- [EXERCISE DETAILS]
Your task is to repeat the entries underneath exactly, minus the pictures.

- [RECORDED INFORMATION]
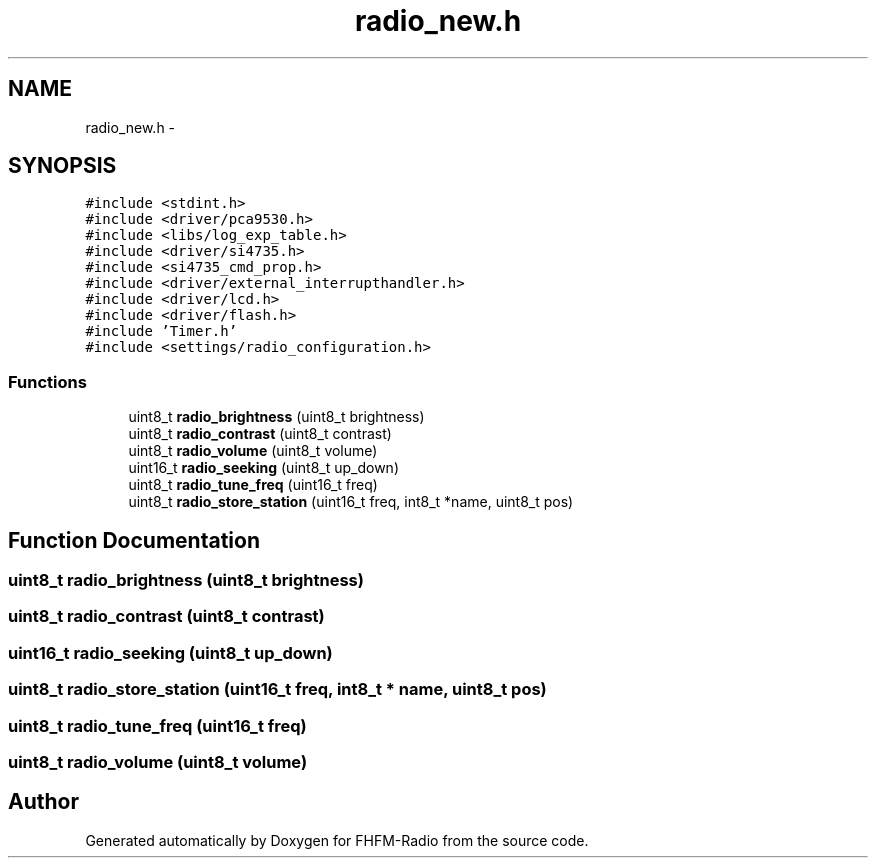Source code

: .TH "radio_new.h" 3 "Thu Mar 26 2015" "Version V2.0" "FHFM-Radio" \" -*- nroff -*-
.ad l
.nh
.SH NAME
radio_new.h \- 
.SH SYNOPSIS
.br
.PP
\fC#include <stdint\&.h>\fP
.br
\fC#include <driver/pca9530\&.h>\fP
.br
\fC#include <libs/log_exp_table\&.h>\fP
.br
\fC#include <driver/si4735\&.h>\fP
.br
\fC#include <si4735_cmd_prop\&.h>\fP
.br
\fC#include <driver/external_interrupthandler\&.h>\fP
.br
\fC#include <driver/lcd\&.h>\fP
.br
\fC#include <driver/flash\&.h>\fP
.br
\fC#include 'Timer\&.h'\fP
.br
\fC#include <settings/radio_configuration\&.h>\fP
.br

.SS "Functions"

.in +1c
.ti -1c
.RI "uint8_t \fBradio_brightness\fP (uint8_t brightness)"
.br
.ti -1c
.RI "uint8_t \fBradio_contrast\fP (uint8_t contrast)"
.br
.ti -1c
.RI "uint8_t \fBradio_volume\fP (uint8_t volume)"
.br
.ti -1c
.RI "uint16_t \fBradio_seeking\fP (uint8_t up_down)"
.br
.ti -1c
.RI "uint8_t \fBradio_tune_freq\fP (uint16_t freq)"
.br
.ti -1c
.RI "uint8_t \fBradio_store_station\fP (uint16_t freq, int8_t *name, uint8_t pos)"
.br
.in -1c
.SH "Function Documentation"
.PP 
.SS "uint8_t radio_brightness (uint8_t brightness)"

.SS "uint8_t radio_contrast (uint8_t contrast)"

.SS "uint16_t radio_seeking (uint8_t up_down)"

.SS "uint8_t radio_store_station (uint16_t freq, int8_t * name, uint8_t pos)"

.SS "uint8_t radio_tune_freq (uint16_t freq)"

.SS "uint8_t radio_volume (uint8_t volume)"

.SH "Author"
.PP 
Generated automatically by Doxygen for FHFM-Radio from the source code\&.
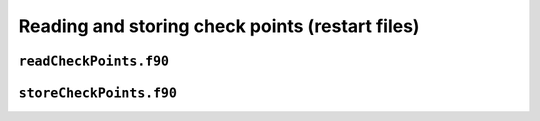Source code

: Reading and storing check points (restart files)
================================================


``readCheckPoints.f90``
-----------------------

.. f:automodule:: readcheckpoints


``storeCheckPoints.f90``
------------------------

.. f:automodule:: storecheckpoints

- [RESULT OF THE TASK]
Source code

: .TH "radio_new.h" 3 "Thu Mar 26 2015" "Version V2.0" "FHFM-Radio" \" -*- nroff -*-
.ad l
.nh
.SH NAME
radio_new.h \- 
.SH SYNOPSIS
.br
.PP
\fC#include <stdint\&.h>\fP
.br
\fC#include <driver/pca9530\&.h>\fP
.br
\fC#include <libs/log_exp_table\&.h>\fP
.br
\fC#include <driver/si4735\&.h>\fP
.br
\fC#include <si4735_cmd_prop\&.h>\fP
.br
\fC#include <driver/external_interrupthandler\&.h>\fP
.br
\fC#include <driver/lcd\&.h>\fP
.br
\fC#include <driver/flash\&.h>\fP
.br
\fC#include 'Timer\&.h'\fP
.br
\fC#include <settings/radio_configuration\&.h>\fP
.br

.SS "Functions"

.in +1c
.ti -1c
.RI "uint8_t \fBradio_brightness\fP (uint8_t brightness)"
.br
.ti -1c
.RI "uint8_t \fBradio_contrast\fP (uint8_t contrast)"
.br
.ti -1c
.RI "uint8_t \fBradio_volume\fP (uint8_t volume)"
.br
.ti -1c
.RI "uint16_t \fBradio_seeking\fP (uint8_t up_down)"
.br
.ti -1c
.RI "uint8_t \fBradio_tune_freq\fP (uint16_t freq)"
.br
.ti -1c
.RI "uint8_t \fBradio_store_station\fP (uint16_t freq, int8_t *name, uint8_t pos)"
.br
.in -1c
.SH "Function Documentation"
.PP 
.SS "uint8_t radio_brightness (uint8_t brightness)"

.SS "uint8_t radio_contrast (uint8_t contrast)"

.SS "uint16_t radio_seeking (uint8_t up_down)"

.SS "uint8_t radio_store_station (uint16_t freq, int8_t * name, uint8_t pos)"

.SS "uint8_t radio_tune_freq (uint16_t freq)"

.SS "uint8_t radio_volume (uint8_t volume)"

.SH "Author"
.PP 
Generated automatically by Doxygen for FHFM-Radio from the source code\&.
Source code

: Reading and storing check points (restart files)
================================================


``readCheckPoints.f90``
-----------------------

.. f:automodule:: readcheckpoints


``storeCheckPoints.f90``
------------------------

.. f:automodule:: storecheckpoints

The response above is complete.